§ Task instructions
From the first line to the last, return the data exactly, with no pictures.

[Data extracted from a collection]
————
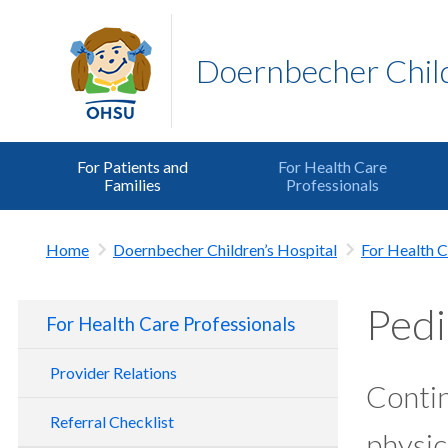
Doernbecher Child
For Patients and
For Health Care
Families
Professionals
Home
Doernbecher Children’s Hospital
For Health C
Pedi
For Health Care Professionals
Provider Relations
Contin
Referral Checklist
physic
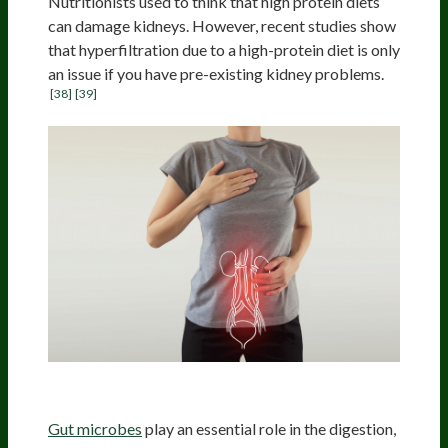
Nutritionists used to think that high protein diets
can damage kidneys. However, recent studies show
that hyperfiltration due to a high-protein diet is only
an issue if you have pre-existing kidney problems.
[38]
[39]
Microbiota Impact
Gut microbes
play an essential role in the digestion,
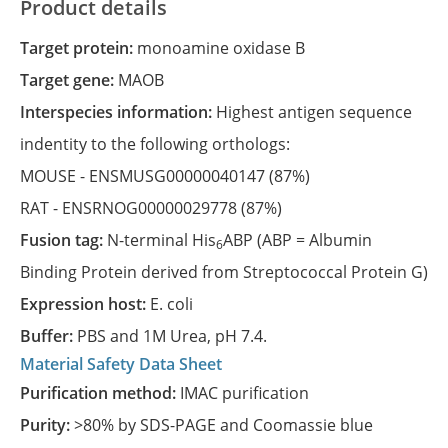
Product details
Target protein:
monoamine oxidase B
Target gene:
MAOB
Interspecies information:
Highest antigen sequence
indentity to the following orthologs:
MOUSE -
ENSMUSG00000040147
(87%)
RAT -
ENSRNOG00000029778
(87%)
Fusion tag:
N-terminal His
ABP (ABP = Albumin
6
Binding Protein derived from Streptococcal Protein G)
Expression host:
E. coli
Buffer:
PBS and 1M Urea, pH 7.4.
Material Safety Data Sheet
Purification method:
IMAC purification
Purity:
>80% by SDS-PAGE and Coomassie blue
————
§ Answer box
Doernbecher Child
For Patients and
For Health Care
Families
Professionals
Home
Doernbecher Children’s Hospital
For Health C
Pedi
For Health Care Professionals
Provider Relations
Contin
Referral Checklist
physic
Nutritionists used to think that high protein diets
can damage kidneys. However, recent studies show
that hyperfiltration due to a high-protein diet is only
an issue if you have pre-existing kidney problems.
[38]
[39]
Microbiota Impact
Gut microbes
play an essential role in the digestion,
Product details
Target protein:
monoamine oxidase B
Target gene:
MAOB
Interspecies information:
Highest antigen sequence
indentity to the following orthologs:
MOUSE -
ENSMUSG00000040147
(87%)
RAT -
ENSRNOG00000029778
(87%)
Fusion tag:
N-terminal His
ABP (ABP = Albumin
6
Binding Protein derived from Streptococcal Protein G)
Expression host:
E. coli
Buffer:
PBS and 1M Urea, pH 7.4.
Material Safety Data Sheet
Purification method:
IMAC purification
Purity:
>80% by SDS-PAGE and Coomassie blue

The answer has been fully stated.